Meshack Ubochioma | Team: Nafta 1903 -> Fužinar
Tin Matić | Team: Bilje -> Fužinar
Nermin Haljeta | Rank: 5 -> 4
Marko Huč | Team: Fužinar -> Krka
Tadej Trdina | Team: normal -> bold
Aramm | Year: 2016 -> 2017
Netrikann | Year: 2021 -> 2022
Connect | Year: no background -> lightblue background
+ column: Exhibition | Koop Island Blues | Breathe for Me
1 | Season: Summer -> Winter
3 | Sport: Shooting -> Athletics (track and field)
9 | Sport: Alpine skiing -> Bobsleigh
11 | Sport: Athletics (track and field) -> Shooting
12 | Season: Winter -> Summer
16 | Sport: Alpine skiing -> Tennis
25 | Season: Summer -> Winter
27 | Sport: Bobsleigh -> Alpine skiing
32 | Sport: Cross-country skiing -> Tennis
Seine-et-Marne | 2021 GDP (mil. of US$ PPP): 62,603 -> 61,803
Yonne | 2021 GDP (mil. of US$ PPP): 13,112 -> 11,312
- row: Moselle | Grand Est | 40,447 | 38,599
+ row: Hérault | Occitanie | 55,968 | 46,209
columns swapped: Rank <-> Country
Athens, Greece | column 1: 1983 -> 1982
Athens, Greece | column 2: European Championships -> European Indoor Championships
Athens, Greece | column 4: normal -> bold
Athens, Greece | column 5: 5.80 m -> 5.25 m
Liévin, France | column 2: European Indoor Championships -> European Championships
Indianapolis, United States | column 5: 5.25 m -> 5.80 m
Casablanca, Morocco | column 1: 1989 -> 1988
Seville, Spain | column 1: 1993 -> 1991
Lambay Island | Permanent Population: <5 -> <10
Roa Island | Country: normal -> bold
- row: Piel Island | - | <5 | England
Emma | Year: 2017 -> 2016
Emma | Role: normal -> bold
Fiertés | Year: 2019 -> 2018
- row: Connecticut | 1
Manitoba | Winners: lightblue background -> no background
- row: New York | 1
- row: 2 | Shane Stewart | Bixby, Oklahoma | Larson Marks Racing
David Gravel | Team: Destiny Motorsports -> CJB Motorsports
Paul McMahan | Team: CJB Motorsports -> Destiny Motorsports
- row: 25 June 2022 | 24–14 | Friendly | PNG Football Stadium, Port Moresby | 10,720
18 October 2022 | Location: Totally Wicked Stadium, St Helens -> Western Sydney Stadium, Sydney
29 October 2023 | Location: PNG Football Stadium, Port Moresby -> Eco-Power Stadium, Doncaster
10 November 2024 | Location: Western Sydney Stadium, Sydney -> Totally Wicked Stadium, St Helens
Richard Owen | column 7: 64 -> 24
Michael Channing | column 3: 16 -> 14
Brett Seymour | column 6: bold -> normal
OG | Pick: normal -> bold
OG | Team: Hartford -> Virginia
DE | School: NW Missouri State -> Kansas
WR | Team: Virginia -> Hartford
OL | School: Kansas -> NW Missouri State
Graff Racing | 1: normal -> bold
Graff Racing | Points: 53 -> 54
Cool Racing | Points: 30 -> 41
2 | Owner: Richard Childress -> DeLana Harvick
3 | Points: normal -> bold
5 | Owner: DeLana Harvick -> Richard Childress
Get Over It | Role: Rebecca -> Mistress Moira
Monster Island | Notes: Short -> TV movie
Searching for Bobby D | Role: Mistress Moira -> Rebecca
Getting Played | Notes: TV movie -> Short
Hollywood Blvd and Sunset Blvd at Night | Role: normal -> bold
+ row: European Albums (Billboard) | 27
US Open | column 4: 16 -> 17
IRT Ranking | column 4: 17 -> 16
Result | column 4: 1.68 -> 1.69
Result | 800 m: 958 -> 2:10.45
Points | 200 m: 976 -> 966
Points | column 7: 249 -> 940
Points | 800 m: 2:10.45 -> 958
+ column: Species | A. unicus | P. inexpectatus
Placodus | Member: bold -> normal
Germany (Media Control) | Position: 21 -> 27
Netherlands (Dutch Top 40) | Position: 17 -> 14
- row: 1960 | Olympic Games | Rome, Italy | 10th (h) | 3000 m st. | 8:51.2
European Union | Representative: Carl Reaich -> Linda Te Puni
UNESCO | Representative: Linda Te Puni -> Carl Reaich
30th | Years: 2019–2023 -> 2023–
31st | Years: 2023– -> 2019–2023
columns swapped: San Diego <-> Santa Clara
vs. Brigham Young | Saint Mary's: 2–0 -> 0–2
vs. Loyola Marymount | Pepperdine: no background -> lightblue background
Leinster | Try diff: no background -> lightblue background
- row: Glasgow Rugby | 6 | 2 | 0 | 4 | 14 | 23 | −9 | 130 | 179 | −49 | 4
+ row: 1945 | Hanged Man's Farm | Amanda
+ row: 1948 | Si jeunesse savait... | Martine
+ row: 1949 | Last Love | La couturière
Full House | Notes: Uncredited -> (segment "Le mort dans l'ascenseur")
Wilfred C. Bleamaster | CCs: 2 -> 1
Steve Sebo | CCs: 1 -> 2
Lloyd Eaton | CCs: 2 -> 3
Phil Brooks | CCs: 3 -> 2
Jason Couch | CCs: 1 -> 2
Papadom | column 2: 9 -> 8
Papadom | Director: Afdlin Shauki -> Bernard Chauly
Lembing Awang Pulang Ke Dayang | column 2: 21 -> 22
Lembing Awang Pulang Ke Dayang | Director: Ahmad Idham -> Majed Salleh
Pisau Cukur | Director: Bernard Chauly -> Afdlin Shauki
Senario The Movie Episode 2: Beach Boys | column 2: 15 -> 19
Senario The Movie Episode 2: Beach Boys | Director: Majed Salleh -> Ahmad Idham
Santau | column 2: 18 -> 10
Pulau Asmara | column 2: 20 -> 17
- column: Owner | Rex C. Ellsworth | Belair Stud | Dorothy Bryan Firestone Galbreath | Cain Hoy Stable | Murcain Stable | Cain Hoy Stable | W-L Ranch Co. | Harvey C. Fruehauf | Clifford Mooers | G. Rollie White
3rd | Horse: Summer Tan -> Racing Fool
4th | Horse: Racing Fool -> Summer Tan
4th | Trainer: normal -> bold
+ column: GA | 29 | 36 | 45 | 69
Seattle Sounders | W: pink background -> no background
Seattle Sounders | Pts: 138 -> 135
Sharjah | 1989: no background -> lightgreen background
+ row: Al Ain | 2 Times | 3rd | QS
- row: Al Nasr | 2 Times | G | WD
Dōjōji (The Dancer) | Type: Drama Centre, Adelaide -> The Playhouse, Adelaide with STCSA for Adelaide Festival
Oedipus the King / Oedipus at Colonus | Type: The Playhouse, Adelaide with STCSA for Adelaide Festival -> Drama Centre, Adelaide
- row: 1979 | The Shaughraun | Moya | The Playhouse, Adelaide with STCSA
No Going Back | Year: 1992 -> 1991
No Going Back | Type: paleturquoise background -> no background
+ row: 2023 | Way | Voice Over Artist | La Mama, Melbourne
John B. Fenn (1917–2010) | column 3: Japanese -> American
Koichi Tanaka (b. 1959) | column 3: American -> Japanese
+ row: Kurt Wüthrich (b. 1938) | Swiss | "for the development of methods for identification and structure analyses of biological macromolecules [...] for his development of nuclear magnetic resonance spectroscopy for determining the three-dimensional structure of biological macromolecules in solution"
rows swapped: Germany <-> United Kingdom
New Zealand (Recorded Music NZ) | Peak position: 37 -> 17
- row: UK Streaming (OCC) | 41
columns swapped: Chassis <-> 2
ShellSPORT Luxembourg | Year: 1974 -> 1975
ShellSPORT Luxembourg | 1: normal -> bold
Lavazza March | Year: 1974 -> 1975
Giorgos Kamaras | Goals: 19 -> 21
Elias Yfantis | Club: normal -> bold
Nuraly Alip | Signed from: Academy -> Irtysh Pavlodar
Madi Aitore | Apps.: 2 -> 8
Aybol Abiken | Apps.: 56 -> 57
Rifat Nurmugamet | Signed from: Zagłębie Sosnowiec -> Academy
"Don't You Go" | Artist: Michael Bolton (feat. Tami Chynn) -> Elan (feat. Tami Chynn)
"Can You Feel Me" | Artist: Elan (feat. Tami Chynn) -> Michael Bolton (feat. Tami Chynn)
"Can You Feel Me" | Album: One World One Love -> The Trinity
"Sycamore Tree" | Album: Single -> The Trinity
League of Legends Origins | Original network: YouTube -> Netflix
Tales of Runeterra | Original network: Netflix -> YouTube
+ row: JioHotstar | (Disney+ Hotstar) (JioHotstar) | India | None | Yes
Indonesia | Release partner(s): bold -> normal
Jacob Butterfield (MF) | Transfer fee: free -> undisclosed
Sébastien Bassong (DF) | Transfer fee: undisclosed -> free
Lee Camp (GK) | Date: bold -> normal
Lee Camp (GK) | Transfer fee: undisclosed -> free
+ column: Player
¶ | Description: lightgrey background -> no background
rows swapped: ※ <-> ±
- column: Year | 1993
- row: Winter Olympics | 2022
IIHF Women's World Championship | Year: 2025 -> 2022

___

*GIVEN REQUEST*
Reproduce the lines from the first one through the one containing "Paul McMahan |", replacing "Bobsleigh" with "Luge" and leaving everything else unchanged.

*ANSWER FOR THE TASK*
Meshack Ubochioma | Team: Nafta 1903 -> Fužinar
Tin Matić | Team: Bilje -> Fužinar
Nermin Haljeta | Rank: 5 -> 4
Marko Huč | Team: Fužinar -> Krka
Tadej Trdina | Team: normal -> bold
Aramm | Year: 2016 -> 2017
Netrikann | Year: 2021 -> 2022
Connect | Year: no background -> lightblue background
+ column: Exhibition | Koop Island Blues | Breathe for Me
1 | Season: Summer -> Winter
3 | Sport: Shooting -> Athletics (track and field)
9 | Sport: Alpine skiing -> Luge
11 | Sport: Athletics (track and field) -> Shooting
12 | Season: Winter -> Summer
16 | Sport: Alpine skiing -> Tennis
25 | Season: Summer -> Winter
27 | Sport: Luge -> Alpine skiing
32 | Sport: Cross-country skiing -> Tennis
Seine-et-Marne | 2021 GDP (mil. of US$ PPP): 62,603 -> 61,803
Yonne | 2021 GDP (mil. of US$ PPP): 13,112 -> 11,312
- row: Moselle | Grand Est | 40,447 | 38,599
+ row: Hérault | Occitanie | 55,968 | 46,209
columns swapped: Rank <-> Country
Athens, Greece | column 1: 1983 -> 1982
Athens, Greece | column 2: European Championships -> European Indoor Championships
Athens, Greece | column 4: normal -> bold
Athens, Greece | column 5: 5.80 m -> 5.25 m
Liévin, France | column 2: European Indoor Championships -> European Championships
Indianapolis, United States | column 5: 5.25 m -> 5.80 m
Casablanca, Morocco | column 1: 1989 -> 1988
Seville, Spain | column 1: 1993 -> 1991
Lambay Island | Permanent Population: <5 -> <10
Roa Island | Country: normal -> bold
- row: Piel Island | - | <5 | England
Emma | Year: 2017 -> 2016
Emma | Role: normal -> bold
Fiertés | Year: 2019 -> 2018
- row: Connecticut | 1
Manitoba | Winners: lightblue background -> no background
- row: New York | 1
- row: 2 | Shane Stewart | Bixby, Oklahoma | Larson Marks Racing
David Gravel | Team: Destiny Motorsports -> CJB Motorsports
Paul McMahan | Team: CJB Motorsports -> Destiny Motorsports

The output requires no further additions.